The Palo Verde Valley (Spanish: Valle de Palo Verde) is located in the Lower Colorado River Valley, next to the eastern border of Southern California with Arizona, United States. It is located on the Colorado Desert within the Sonoran Desert south of the Parker Valley. Most of the valley is in Riverside County, with the southern remainder in Imperial County. La Paz County borders to the east on the Colorado River.

The region is the ancestral home of several Native American tribes: the Quechan, the Chemehuevi and Matxalycadom or Halchidhoma, some who have Indian reservations in California and Arizona along the Colorado and Gila Rivers today.

==Geography==
The Palo Verde Valley is part of the Sonoran Desert's Colorado Desert. The Big Maria Mountains are north of the valley, and the Colorado River forms the valley's boundaries to the east and south. Other mountains nearby are the McCoy Mountains to the west (north in Interstate 10), the Chocolate Mountains to the south, the Little Maria Mountains to the northwest, and the Dome Rock Mountains to the east.

==Features==
Agriculture is the valley's most important industry since indigenous farming. Crops include melons, alfalfa, cotton and vegetables. The Palo Verde Irrigation District (PVID), with its water sourced from the Palo Verde Diversion Dam, controls the canal system for these fields. Dating back to Thomas Henry Blythe's filing in 1877, the PVID has the most senior Colorado River water rights of any California agency.

The city of Blythe is in the center of the Palo Verde Valley and is the only incorporated community. Other communities include Mesa Verde, Ripley, and Palo Verde. Across the Colorado from the southern edge of the Palo Verde Valley is Cibola Valley.

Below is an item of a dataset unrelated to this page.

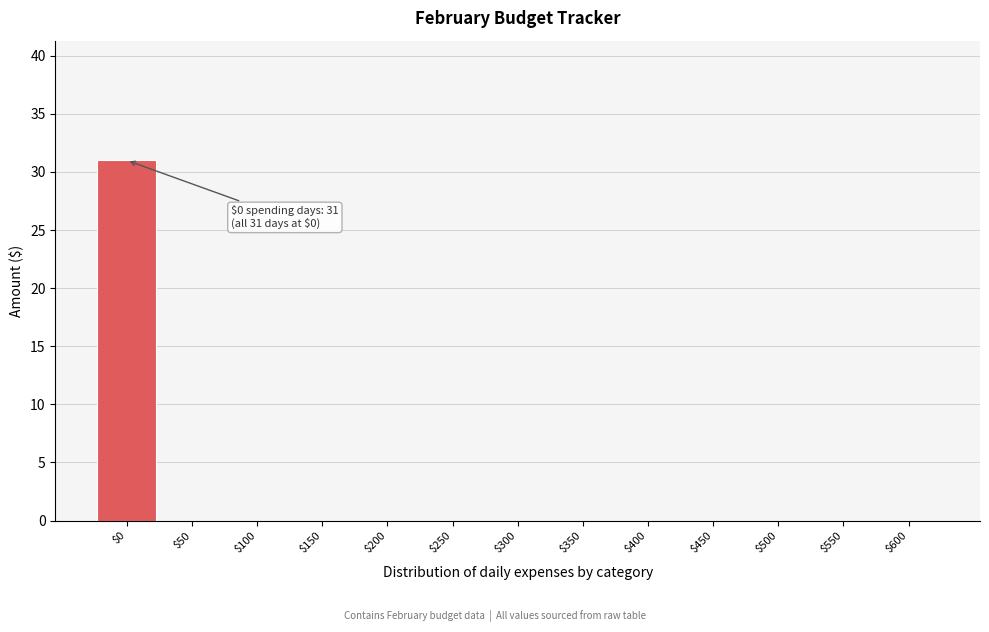

What is the greatest value displayed?

31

===Water transfers to MWD===
In a 2005 agreement, Metropolitan Water District of Southern California (MWD) negotiated with PVID in Blythe to fallow, or idle, farm land for 35 years. The deal will transfer water that would have been used for farming in the area of Blythe, Ripley and Palo Verde to MWD.

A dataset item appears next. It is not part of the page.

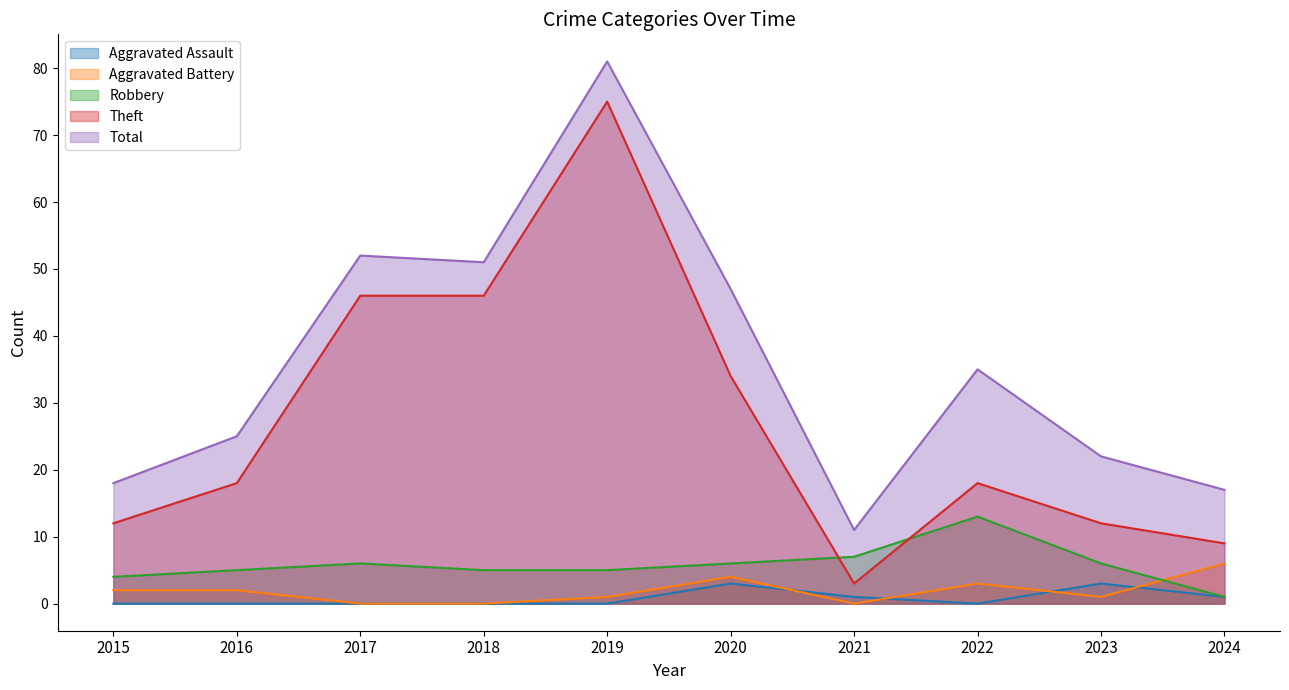

At which category is the sum across all series the highest?

2019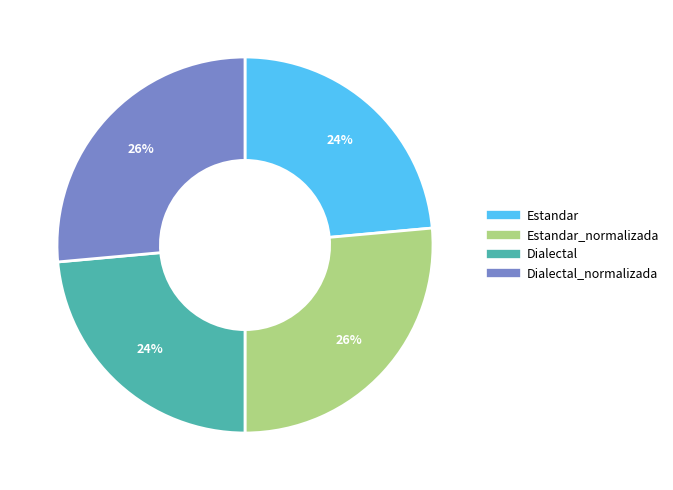

Does any single category account for the majority?

No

According to a 1990 pilot study, water diversions and fallowed farm land reduced farming employment. The MWD provided $6 million in a development fund to reimburse the community for losses caused by shifting water to urban areas.

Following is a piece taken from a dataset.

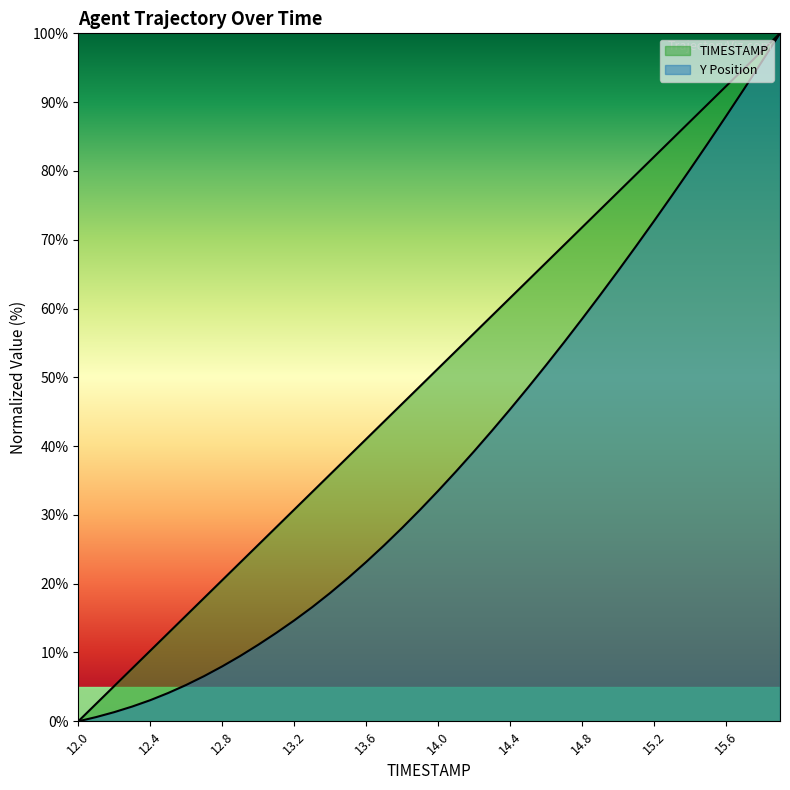

How many lines are shown in the chart?

2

California currently uses more than its allotted share of water from the Colorado River. The transfer agreement also seeks to address over-use of river water. It is partly designed to reduce overall diversions from the river.

In 2015, MWD purchased more than 12000 acre in the valley in addition to 9000 acre owned as of 2004, and is now PVID's biggest landowner. The Irvine Ranch Water District also purchased 3100 acre. On August 4, 2017, PVID filed a lawsuit against MWD over the latter's most recent land purchase and six land leases, which was accused of illegally obtaining water rights.

==Transportation==
Interstate 10 goes through the Palo Verde Valley in an east-west direction across Blythe. US Route 95 goes through the northeastern part of the Valley. California State Route 78's northern terminus is near the valley's western edge from Interstate 10.

The Blythe Airport is west of the valley.

Rail transportation by the Arizona and California Railroad served the valley until 2007.

Public transportation, by bus is operated by Palo Verde Valley Transit Agency, which offers lifeline service to the Coachella valley. FlixBus and Greyhound Lines also serve the community of Blythe on their routes between Los Angeles and Phoenix.